In developing the solution, the company did a lot of work with customers about how long it took them to do everything from adding new data to Data Lakes to getting useful insights, and how much those numbers and results differed from what they wanted them to be. Those discussions made it clear that “time-to-answer” needed to be drastically shortened. “Lowering the cost and the engineering required to get answers is a fundamental driver of agility,” Barth says.
Image Credit: Podium Data
Astellas Pharmaceutical, for example, has gone from taking three months on average to provide analytics insight to two days, says Barth, “because we have everything staged and ready for when that query comes in.”
The Podium Process
Podium’s philosophy is centered around bringing business-ready data to users on demand in a self-service model that includes reuse and collaboration, and enterprise grade Data Management. As the product name reflects, it’s all about creating a marketplace where data consumers and producers create value together and enrich the products that are in the marketplace.
“We always felt that the consumer of data needed a stronger hand – not just give things to IT to produce for them but to co-produce with them,” Barth says.
Offering Data Lake Management for data on Hadoop was its first effort at realizing its value proposition of taking advantage of data to the maximum level.
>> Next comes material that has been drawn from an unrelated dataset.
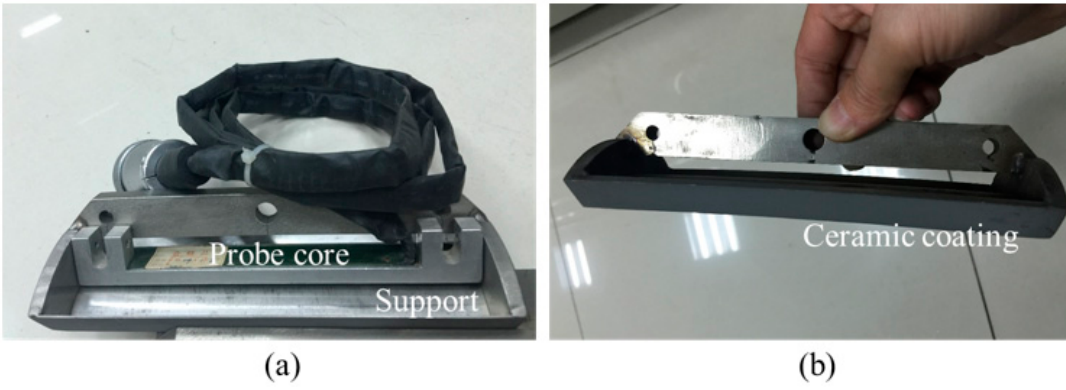
Figure 8. The online MFL probe for steel pipe (unit: mm).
But now that extends to using Hadoop and parallel processing to create a high-quality, profiled catalog of data that could include data from inside and outside Hadoop environments: data that at some point could go into the lake and then start building out these assets as they should appear there. It automatically converts, validates, and profiles legacy and external data sources into a consistent format and structure on Hadoop, including mainframe data sets.
“Companies can put all their data on this-cost effective platform and we will have it available, ready, and refreshed with quality controls,” Barth says. Its smart Data Catalog provides automated and mandated continuous metadata capture with intelligent rules – including processes for creating lineage, business tagging, governance and more – as well as searchability.
Image Credit: Podium Data
In the last couple of years, Podium Data has also been able to write rules and detection algorithms against the metadata itself to generate more metadata – for instance, to detect whether information is qualified as PII by looking at field signatures.
With the solution, says Barth:
“Everyone can go to the common platform or location to get raw data, and we make it easy to refine that data so it can be shared to get incredible levels of reuse that you never got before when data was shipped all over the place.”
Barth wants companies to understand that data and Data Architecture is living and dynamic, and that as new data sources come into the platform and are tracked in the catalog, it’s possible to join things together in new ways to create new value. “We encourage them to build the catalog first, then use it to identify business opportunities and prioritize their goals. The catalog enables a truly data-driven business strategy,” Barth says.
Provisioning data into a raw data environment where it can be consumed and understood, creating purpose-built data sets, and exposing trusted data with appropriate access controls for self-service user communities are key aspects. “You find gaps, weaknesses and maybe opportunities that you hadn’t thought of by having the catalog at the ready for you at all times,” says Barth.
Indeed, he explains, “we want the catalog centric view of the world to be dominant.” It has to be smart about where data is, whose using it, and ensuring that it is transparent, agile, and scalable.
“The future isn’t everything consolidated in one Hadoop cluster,” Barth says, “and to manage hybrid and federated data that spans on-premises and in the cloud you need a catalog-centric product.”